I am glad you are planning on holidays and so forth, and I think this is so, so important to look forward to and aim for. I hope that maybe you can have something of a break with him this summer, which will mean so much to you both.

You are a brave young woman to be facing this at so young an age, and your boyfriend is, without doubt, what the Americans call a 'Cancer Warrior' - he is coping with what none of his peers have to cope with, and it is a tribute to his character and strength.

Speaking of Americans, may I recommend a website called Cancer Compass ... ,119,5.htm

I found this a very useful site with my husband's cancer, some years ago. The advantage over UK forums (which are also good, of course) is that in the USA they are likely to be able to get the very latest treatments (if they have health insurance of course!)) before they become mainstream over here.

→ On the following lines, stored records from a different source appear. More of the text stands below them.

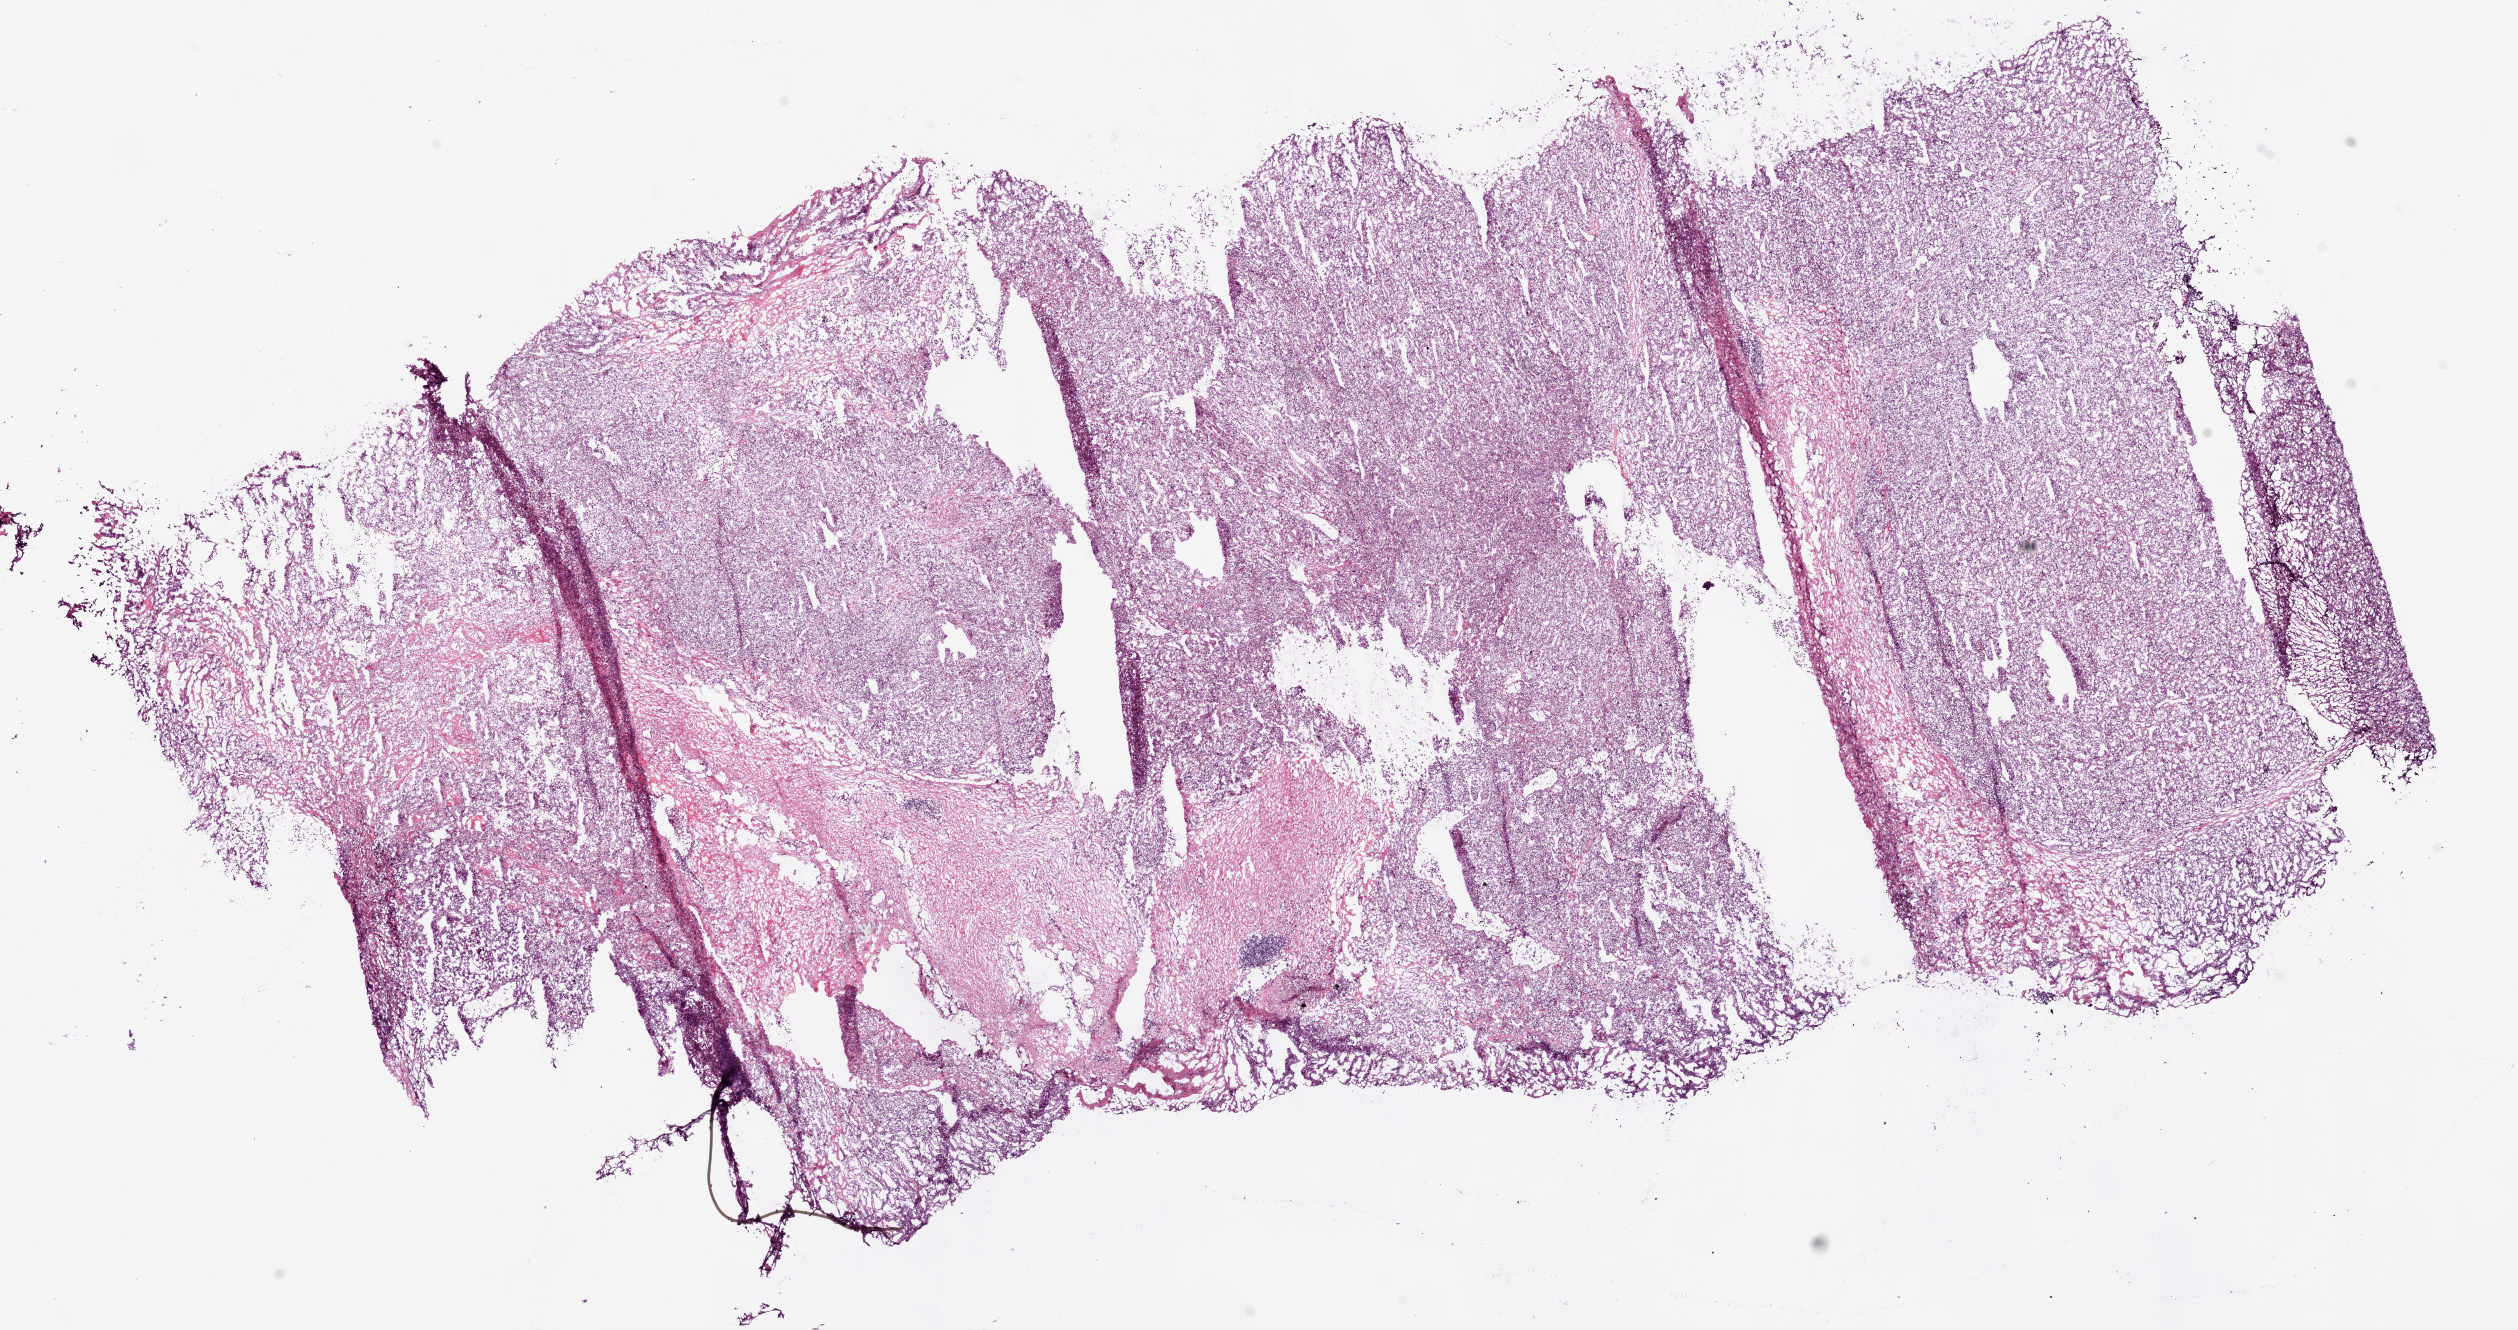
H&E-stained whole-slide image, shown as a low-resolution overview of the whole scanned area (about 20.3 x 10.7 mm). Frozen section from the top of the tissue portion. Sample: primary tumour, kidney. Female, age 54 years at initial diagnosis. Histologic grade: G4 (undifferentiated). Composition of this section per pathologist review: tumour cells 80%, tumour nuclei 80%, normal cells 0%, stromal cells 20%, necrosis 0%. Inflammatory infiltration, as recorded: lymphocyte infiltration 5%, monocyte infiltration 0%, neutrophil infiltration 0%.
• diagnosis: Clear cell adenocarcinoma, NOS
• laterality: right
• AJCC pathologic stage: IV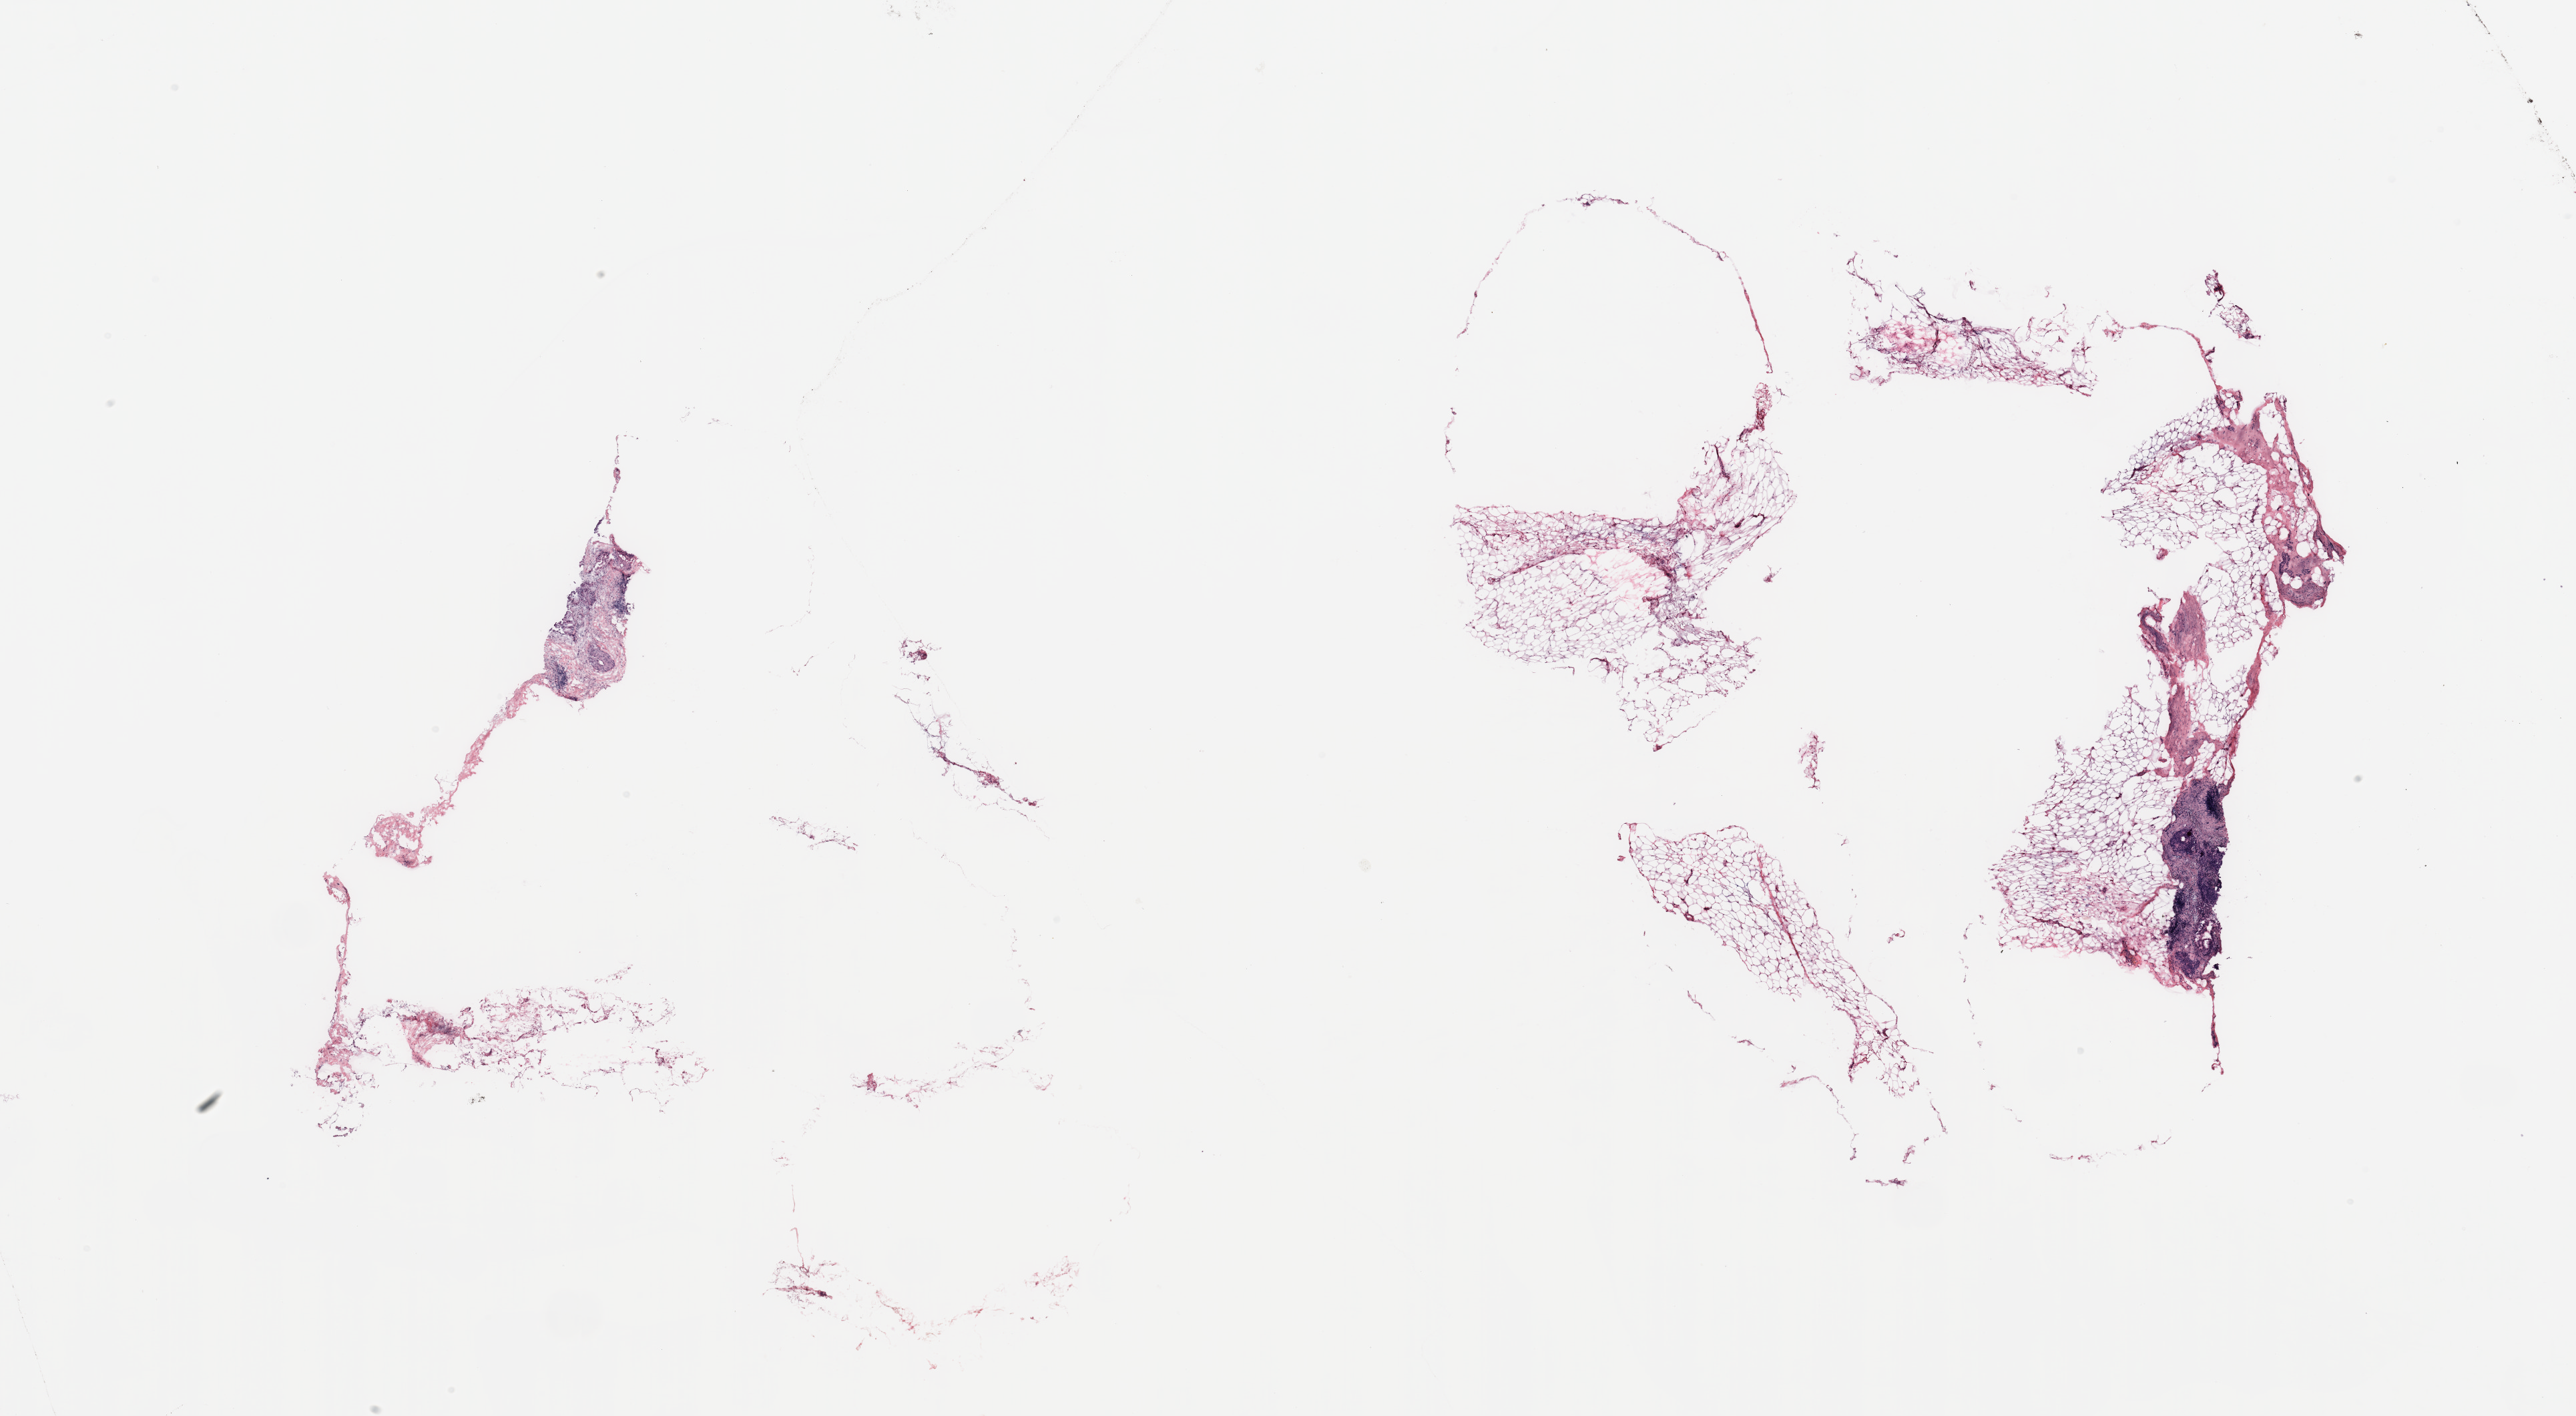
H&E-stained whole-slide image — whole scanned area (about 30.5 x 16.8 mm) shown as a low-resolution overview; tumour tissue sample, breast. 62-year-old female patient.
• AJCC pathologic stage: IIB
• diagnosis: Infiltrating duct carcinoma, NOS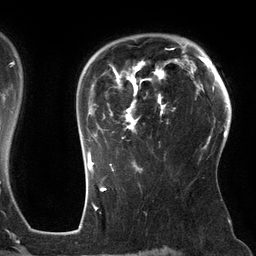
Breast MRI (dynamic contrast-enhanced), one axial slice; position 96 of 134 along the scan axis; cropped to one breast; dynamic contrast-enhanced series, time point 2 of 6 at this slice position (early post-contrast); 3 T; TE 2.7 ms, TR 6.5 ms; 1.2 mm slice thickness; 256 × 256 image matrix, field of view 200 × 200 mm. Female patient.
Outlined on this slice (semi-automatic segmentation, software-assisted and operator-edited):
- enhancing-tissue mask used for the functional tumour volume (all voxels passing the contrast-enhancement thresholds inside the analysis volume; usually the tumour): bounding box <87,48,178,162> (left, top, right, bottom; pixels)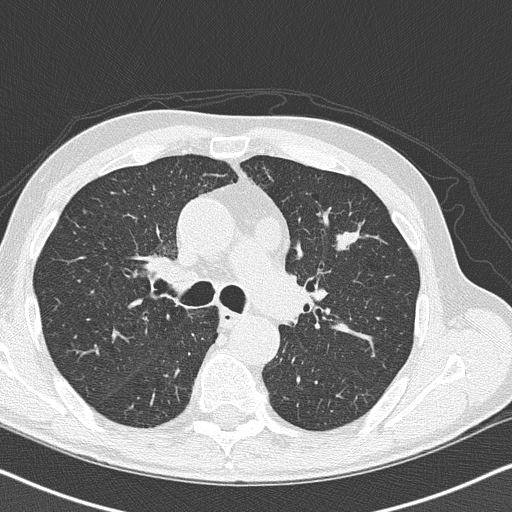
Chest CT (low-dose screening protocol), one axial image, second annual screen, lung window (W 1500 / L -600 HU), lung (sharp) reconstruction kernel (B50f), slice 103 of 158 in the series. Male participant, aged 73 years at enrolment.
Expert-annotated lung lesion, bounding box <313,217,375,269> (left, top, right, bottom; pixels). The screening reader recorded 3 non-calcified nodules or masses ≥4 mm on this exam (left upper lobe, left upper lobe, right lower lobe); which of them this box marks is not recorded. Official screen result: positive, other.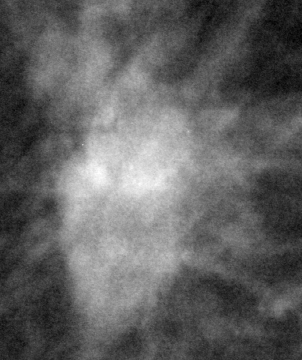
Crop from a digitized film mammogram around one marked abnormality; right breast; MLO view.
- Finding: mass, shape irregular, margins spiculated; BI-RADS assessment category 5; subtlety rating 5 on a 1 (subtle) to 5 (obvious) scale; pathology result (as recorded, not read from the image): malignant.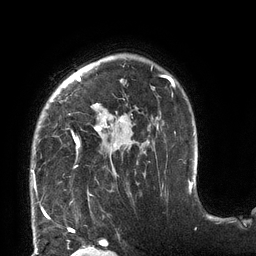
Breast MRI (dynamic contrast-enhanced), one axial slice; slice 97 of 132 in the series (ordered by position); cropped to one breast; dynamic contrast-enhanced series, time point 2 of 6 at this slice position (early post-contrast); 3 T; TE 2.7 ms, TR 6 ms; 1.2 mm slice thickness; 256 × 256 image matrix, field of view 215 × 215 mm. Female patient.
Structures marked on this image (semi-automatic segmentation, software-assisted and operator-edited):
- enhancing-tissue mask used for the functional tumour volume (all voxels passing the contrast-enhancement thresholds inside the analysis volume; usually the tumour): bounding box (x1, y1, x2, y2) in pixels: (31, 67, 175, 190)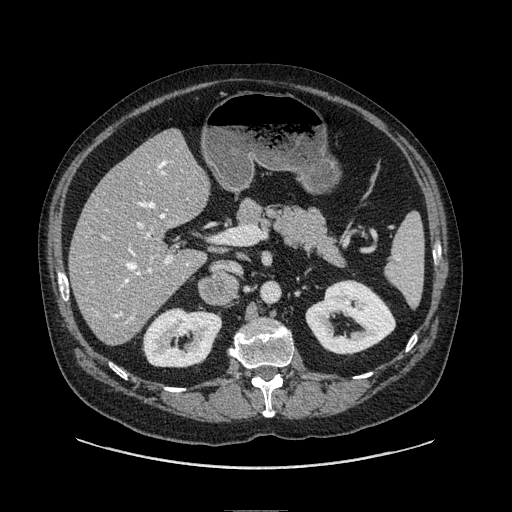
Contrast-enhanced abdominal CT, one axial slice; position 38 of 149 along the scan axis; soft-tissue window (W 400 / L 40 HU); 1.25 mm slice thickness; 512 × 512 image matrix, field of view 440 × 440 mm. Male patient. From the clinical record (not read from this slice): diagnosis: adrenocortical carcinoma; tumour side: right adrenal; tumour size at pathology: 7.5 cm; Ki-67 index: 15 %; stage (as recorded): 2.
Annotated regions visible in this slice (semi-automatically segmented with operator editing):
- mass: bounding box (x1, y1, x2, y2) in pixels: (200, 273, 237, 303)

So it gives you a good glimpse of what 'might be coming' and then you can start to agitate for it.

For now, I wish you all that can be wished for, even in such a desperately difficult time, and hope that you enjoy ALL that you have with him, and make the very, very most of every day - after all, in the end, it is all any of us have. 'We call it the present because it is a gift' - I know that can be 'trite' but it is true, for all that.

Kindest, kindest wishes to you and your boyfriend - Jenny
Hi Helena,
You are in tough situation right now. Please don't let your own health suffer, it's really important you look after yourself too. Make sure you tell your tutor on your Masters course about your BF's situation.